[RECORDS]

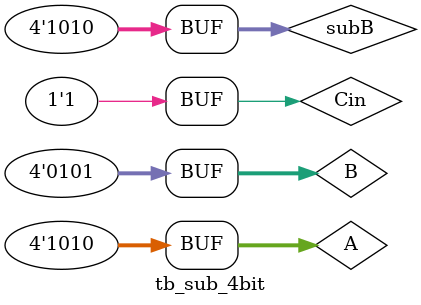
<source format=v>
`timescale 1ns / 1ps

module tb_sub_4bit;
    reg [3:0] A, B;
    reg Cin;
    wire [3:0] SUM;
    wire Cout;
    wire [3:0] subB;
    assign subB = B ^ 4'b1111;

    rca_4 UUT (
        .A(A), .B(subB), .Cin(Cin),
        .SUM(SUM), .Cout(Cout)
    );

    initial begin
        A = 4'd3; B = 4'd2; Cin = 1;
        #10 A = 4'd7; B = 4'd4; Cin = 1;
        #10 A = 4'd15; B = 4'd1; Cin = 1;
        #10 A = 4'd10; B = 4'd5; Cin = 1;
    end
endmodule

</source>
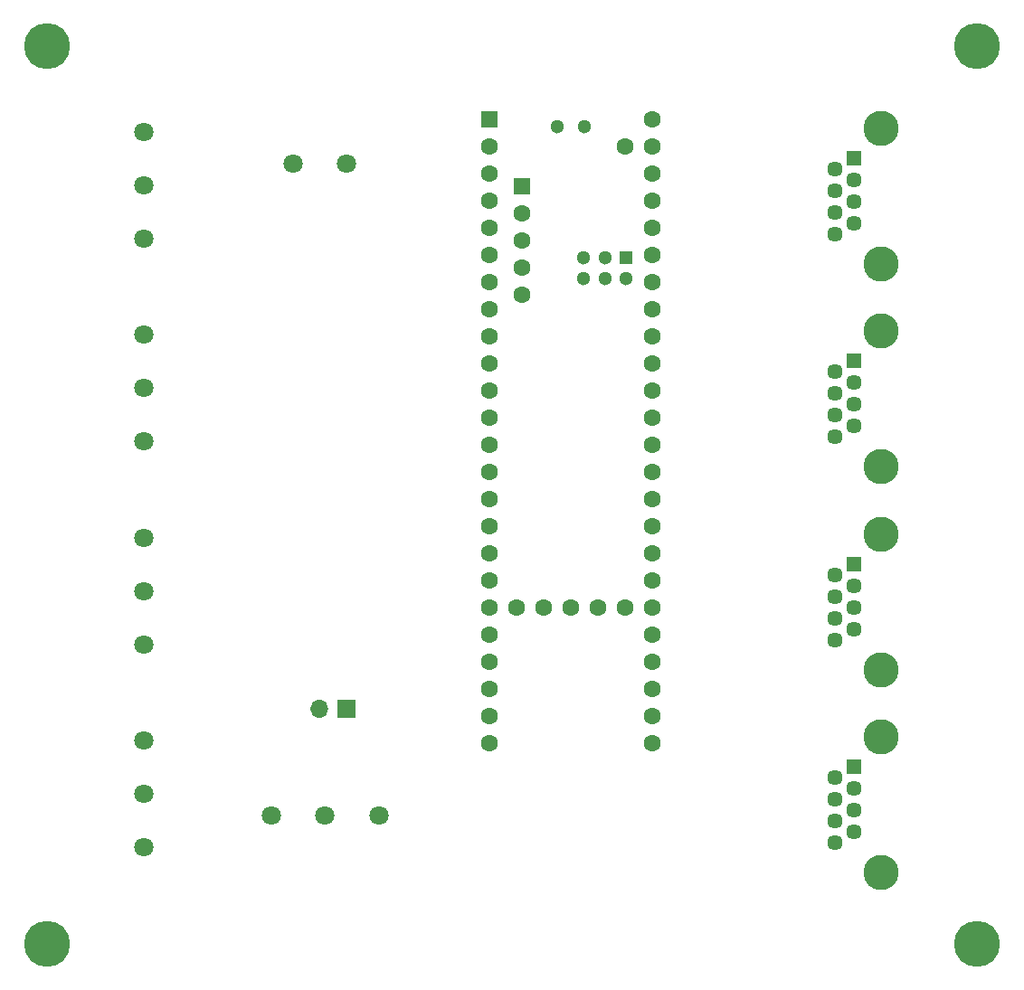
<source format=gbr>
G04 #@! TF.GenerationSoftware,KiCad,Pcbnew,(5.1.7-0-10_14)*
G04 #@! TF.CreationDate,2020-11-21T12:18:44-08:00*
G04 #@! TF.ProjectId,Main PCB,4d61696e-2050-4434-922e-6b696361645f,1*
G04 #@! TF.SameCoordinates,Original*
G04 #@! TF.FileFunction,Soldermask,Bot*
G04 #@! TF.FilePolarity,Negative*
%FSLAX46Y46*%
G04 Gerber Fmt 4.6, Leading zero omitted, Abs format (unit mm)*
G04 Created by KiCad (PCBNEW (5.1.7-0-10_14)) date 2020-11-21 12:18:44*
%MOMM*%
%LPD*%
G01*
G04 APERTURE LIST*
%ADD10C,4.300000*%
%ADD11C,1.300000*%
%ADD12C,1.600000*%
%ADD13R,1.300000X1.300000*%
%ADD14R,1.600000X1.600000*%
%ADD15O,1.700000X1.700000*%
%ADD16R,1.700000X1.700000*%
%ADD17C,1.803400*%
%ADD18C,3.302000*%
%ADD19C,1.447800*%
%ADD20R,1.447800X1.447800*%
G04 APERTURE END LIST*
D10*
X-15000000Y-61000000D03*
X72000000Y-61000000D03*
X72000000Y23000000D03*
X-15000000Y23000000D03*
D11*
X35270000Y15480000D03*
X32730000Y15480000D03*
D12*
X39080000Y-29510000D03*
X36540000Y-29510000D03*
X34000000Y-29510000D03*
X31460000Y-29510000D03*
X28920000Y-29510000D03*
D11*
X35181600Y3240000D03*
X35181600Y1240000D03*
X37181600Y1240000D03*
X37181600Y3240000D03*
X39181600Y1240000D03*
D13*
X39181600Y3240000D03*
D12*
X26380000Y-24430000D03*
X26380000Y-26970000D03*
X26380000Y-29510000D03*
X26380000Y-32050000D03*
X26380000Y-21890000D03*
X26380000Y-19350000D03*
X26380000Y-16810000D03*
X26380000Y-34590000D03*
X26380000Y-37130000D03*
X26380000Y-39670000D03*
X26380000Y-42210000D03*
X41620000Y-42210000D03*
X41620000Y-39670000D03*
X41620000Y-37130000D03*
X41620000Y-34590000D03*
X41620000Y-32050000D03*
X41620000Y-29510000D03*
X41620000Y-26970000D03*
X41620000Y-24430000D03*
X41620000Y-21890000D03*
X41620000Y-19350000D03*
X26380000Y-14270000D03*
X26380000Y-11730000D03*
X26380000Y-9190000D03*
X26380000Y-6650000D03*
X26380000Y-4110000D03*
X26380000Y-1570000D03*
X26380000Y970000D03*
X26380000Y3510000D03*
X26380000Y6050000D03*
X26380000Y8590000D03*
X26380000Y11130000D03*
X26380000Y13670000D03*
D14*
X26380000Y16210000D03*
D12*
X41620000Y-16810000D03*
X41620000Y-14270000D03*
X41620000Y-11730000D03*
X41620000Y-9190000D03*
X41620000Y-6650000D03*
X41620000Y-4110000D03*
X41620000Y-1570000D03*
X41620000Y970000D03*
X41620000Y3510000D03*
X41620000Y6050000D03*
X41620000Y8590000D03*
X41620000Y11130000D03*
X41620000Y13670000D03*
X41620000Y16210000D03*
D14*
X29430800Y9910800D03*
D12*
X29430800Y7370800D03*
X29430800Y4830800D03*
X29430800Y2290800D03*
X29430800Y-249200D03*
X39080000Y13670000D03*
D15*
X10460000Y-39000000D03*
D16*
X13000000Y-39000000D03*
D17*
X16000000Y-49000000D03*
X11000000Y-49000000D03*
X6000000Y-49000000D03*
X-6000000Y-52000000D03*
X-6000000Y-47000000D03*
X-6000000Y-42000000D03*
X-6000000Y-33000000D03*
X-6000000Y-28000000D03*
X-6000000Y-23000000D03*
X-6000000Y-14000000D03*
X-6000000Y-9000000D03*
X-6000000Y-4000000D03*
X-6000000Y5000000D03*
X-6000000Y10000000D03*
X-6000000Y15000000D03*
X8000000Y12000000D03*
X13000000Y12000000D03*
D18*
X63000000Y-41650000D03*
X63000000Y-54350000D03*
D19*
X58682000Y-51556000D03*
X60460000Y-50540000D03*
X58682000Y-49524000D03*
X60460000Y-48508000D03*
X58682000Y-47492000D03*
X60460000Y-46476000D03*
X58682000Y-45460000D03*
D20*
X60460000Y-44444000D03*
D18*
X63000000Y-22650000D03*
X63000000Y-35350000D03*
D19*
X58682000Y-32556000D03*
X60460000Y-31540000D03*
X58682000Y-30524000D03*
X60460000Y-29508000D03*
X58682000Y-28492000D03*
X60460000Y-27476000D03*
X58682000Y-26460000D03*
D20*
X60460000Y-25444000D03*
D18*
X63000000Y-3650000D03*
X63000000Y-16350000D03*
D19*
X58682000Y-13556000D03*
X60460000Y-12540000D03*
X58682000Y-11524000D03*
X60460000Y-10508000D03*
X58682000Y-9492000D03*
X60460000Y-8476000D03*
X58682000Y-7460000D03*
D20*
X60460000Y-6444000D03*
D18*
X63000000Y15350000D03*
X63000000Y2650000D03*
D19*
X58682000Y5444000D03*
X60460000Y6460000D03*
X58682000Y7476000D03*
X60460000Y8492000D03*
X58682000Y9508000D03*
X60460000Y10524000D03*
X58682000Y11540000D03*
D20*
X60460000Y12556000D03*
M02*

</source>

[/RECORDS]

| WHAT IS BEING ASKED |
When you reach the line that contains "X60460000Y-6444000D03*" in the material above, please copy it and every line after it exactly, stopping only at the last line.

| THE ANSWER |
X60460000Y-6444000D03*
D18*
X63000000Y15350000D03*
X63000000Y2650000D03*
D19*
X58682000Y5444000D03*
X60460000Y6460000D03*
X58682000Y7476000D03*
X60460000Y8492000D03*
X58682000Y9508000D03*
X60460000Y10524000D03*
X58682000Y11540000D03*
D20*
X60460000Y12556000D03*
M02*

</source>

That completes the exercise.